Check every number in the range again for primality before putting it in your array.
The problem is in the last step. By double-checking whether each number is prime, you're duplicating your most expensive operations.
You could use a dynamic data structure and add prime numbers to it as you find them. That way you only need to check once.
Alternatively, you could create a boolean array which is the size of your input range. Then as you find primes, set the corresponding array value to true.
UPDATE:
There are still a number of improvements you can make, but some will require more work than others to implement. Look at the specifics of your test and see what fits your needs.
Low-hanging fruit:
Use an ArrayList to collect primes as you find them in primes, as opposed to looping over the values twice.
In closestPrime, you're checking every single value on either side of num: half of these are even, thus not prime. You could adapt your code to check only odd numbers for primality.
Trickier to implement:
Try a more advanced algorithm for IsPrime: check out the Sieve of Eratosthenes
Above all, you should spend some time figuring out exactly where the bottlenecks are in your code. Oftentimes performance problems are caused by code we thought was perfectly fine. You might consider looking into the code-profiling options available in your development environment.
You make quite a few calls to isPrime(), each of which is very expensive. Your first step should be to minimize the number of times you do that, since the result doesn't change for any given number, there's no point calling more than once. You can do this with memoization by storing the values once they're computed:
ArrayList<Integer> memoList = new ArrayList<Integer>();
for(int i = 0; i < max; i++) {
if(isPrime(i)) {
memoList.add(i);
}
}
Now memoList holds all the primes you need, up to max, and you can loop over them rapidly without needing to recompute them every time.
Secondly, you can improve your isPrime() method. Your solution loops over every odd number from 3 to sqrt(n), but why not just loop over the primes, now that we know them?
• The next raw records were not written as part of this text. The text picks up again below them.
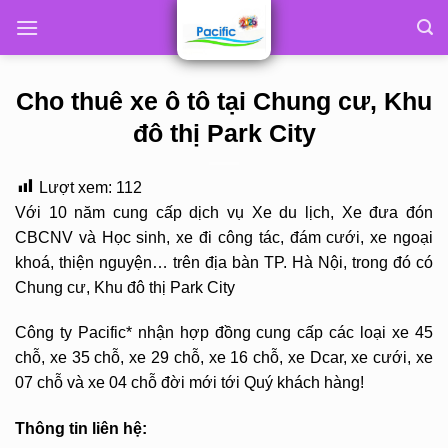
Skip
to
content
Cho thuê xe ô tô tại Chung cư, Khu
đô thị Park City
Lượt xem:
112
Với 10 năm cung cấp dịch vụ Xe du lịch, Xe đưa đón
CBCNV và Học sinh, xe đi công tác, đám cưới, xe ngoại
khoá, thiện nguyện… trên địa bàn TP. Hà Nội, trong đó có
Chung cư, Khu đô thị Park City
Công ty Pacific* nhận hợp đồng cung cấp các loại xe 45
chỗ, xe 35 chỗ, xe 29 chỗ, xe 16 chỗ, xe Dcar, xe cưới, xe
07 chỗ và xe 04 chỗ đời mới tới Quý khách hàng!
Thông tin liên hệ:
public static boolean IsPrime(long num) {
for(int p : memoList) {
if(num % p == 0) {
return false;
}
}
return true;
}
These changes should dramatically improve how quickly your code runs, but there has been a lot of research into even more efficient ways of calculating primes. The Wikipedia page on Prime Numbers has some very good information on further tactics (prime sieves, in particular) you can experiment with.
Remember that as this is homework you should be sure to cite this page when you turn it in. You're welcome to use and expand upon this code, but not citing this question and any other resources you use is plagiarism.
I see a couple problems with your answer. First, 2 is a prime number. Your first conditional in IsPrime breaks this. Second, in your primes method, you are cycling through all number from min to max. You can safely ignore all negative numbers and all even numbers (as you do in IsPrime). It would make more sense to combine these two methods and save all the extra cycles.